In modern parlance, it’s gaslighting and it ‘verbals’ the MPs into accepting a highly contestable statement. It gives no merit to the idea that some advantages may also have come from colonisation.
The Bill (and other treaty-related Bills) also demand that Aboriginal lore, law and cultural authority be adopted, respected and seen as equals to Western law.
In relation to taxation, Gellung Warl will be exempt from paying land tax and payroll tax (local council rates are already exempted in other agreements in place in Victoria). Gellung Warl is funded separately – up to $72 million a year by 2028-2029. The ‘independent’ Treaty Authority (of five indigenous people) gets more than $20 million a year. There is the Self Determination Fund paid ‘in perpetuity’, and an infrastructure fund of $20 million in its first year. No other race-based group gets any of this.
So why is it that the one committee – with a singular purpose – completely failed to do its job and check if the Treaty Bill impacted the rights and equality of other Victorians?
It made zero mention of the ‘enduring nature’ of Gellung Warl – and how the premier’s ‘special measures’ directly offend the Federal Racial Discrimination Act 1975. The Act allows for short-term ‘affirmative action’, not never-ending discrimination.
SARC didn’t question anything about allowing 16-year-olds to vote for the First Peoples’ Assembly (the ‘Voice’ within Gellung Warl) – again, a right not given others – and a corruption of not only equality, but democracy. How can this be allowed when, for example, Gellung Warl will have a say on matters such as raising the age of criminal responsibility, at a time when it decries the number of indigenous people in jail?
Nor did SARC question why there was no definition for the term ‘self-determination’ despite that being the raison d’être for the whole Treaty shebang. It merely noted that the term was ‘not defined in the Bill’. SARC similarly absorbed the Bill’s references to the United Nations Declaration on the Rights of Indigenous People (Undrip). Undrip is not part of Australian law because it offends the nation’s sovereignty, political and legal systems and pursues race-based separation. Yet SARC simply accepts the terms of the Bill’s explanatory memorandum which extols the virtues of the ‘First Peoples’ Assembly and ‘its functions…in accordance with Article 3 of Undrip’.
Victoria is adopting a UN document when it is expressly incompatible with the Australian constitution.
Quite clearly, the Statewide Treaty Bill 2025 offends the Charter and its very basic message that ‘every person has the right to enjoy their human rights without discrimination’. SARC did not question the activist’s vernacular of nations, or traditional owners, or sovereignty. Each of these terms is contestable. But by accepting them as truths, allowing them to enter the parliament, it may subject SARC’s members to a contempt of parliament.

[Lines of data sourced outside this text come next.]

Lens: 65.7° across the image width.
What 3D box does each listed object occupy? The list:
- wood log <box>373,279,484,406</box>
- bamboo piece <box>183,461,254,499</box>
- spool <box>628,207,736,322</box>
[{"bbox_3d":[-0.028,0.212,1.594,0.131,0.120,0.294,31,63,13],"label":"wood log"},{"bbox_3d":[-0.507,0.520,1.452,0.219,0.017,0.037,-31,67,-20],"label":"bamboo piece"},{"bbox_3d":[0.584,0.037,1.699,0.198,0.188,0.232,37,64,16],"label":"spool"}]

Equality is not a hard term to understand. It is beautiful in its simplicity and in its meaning. The Victorian Allan government and the committee charged with understanding equality and enforcing it have failed us all, including all those in the state who most need help. They have failed those who most need equality. And those who most need their human rights upheld. These things should not be based on race.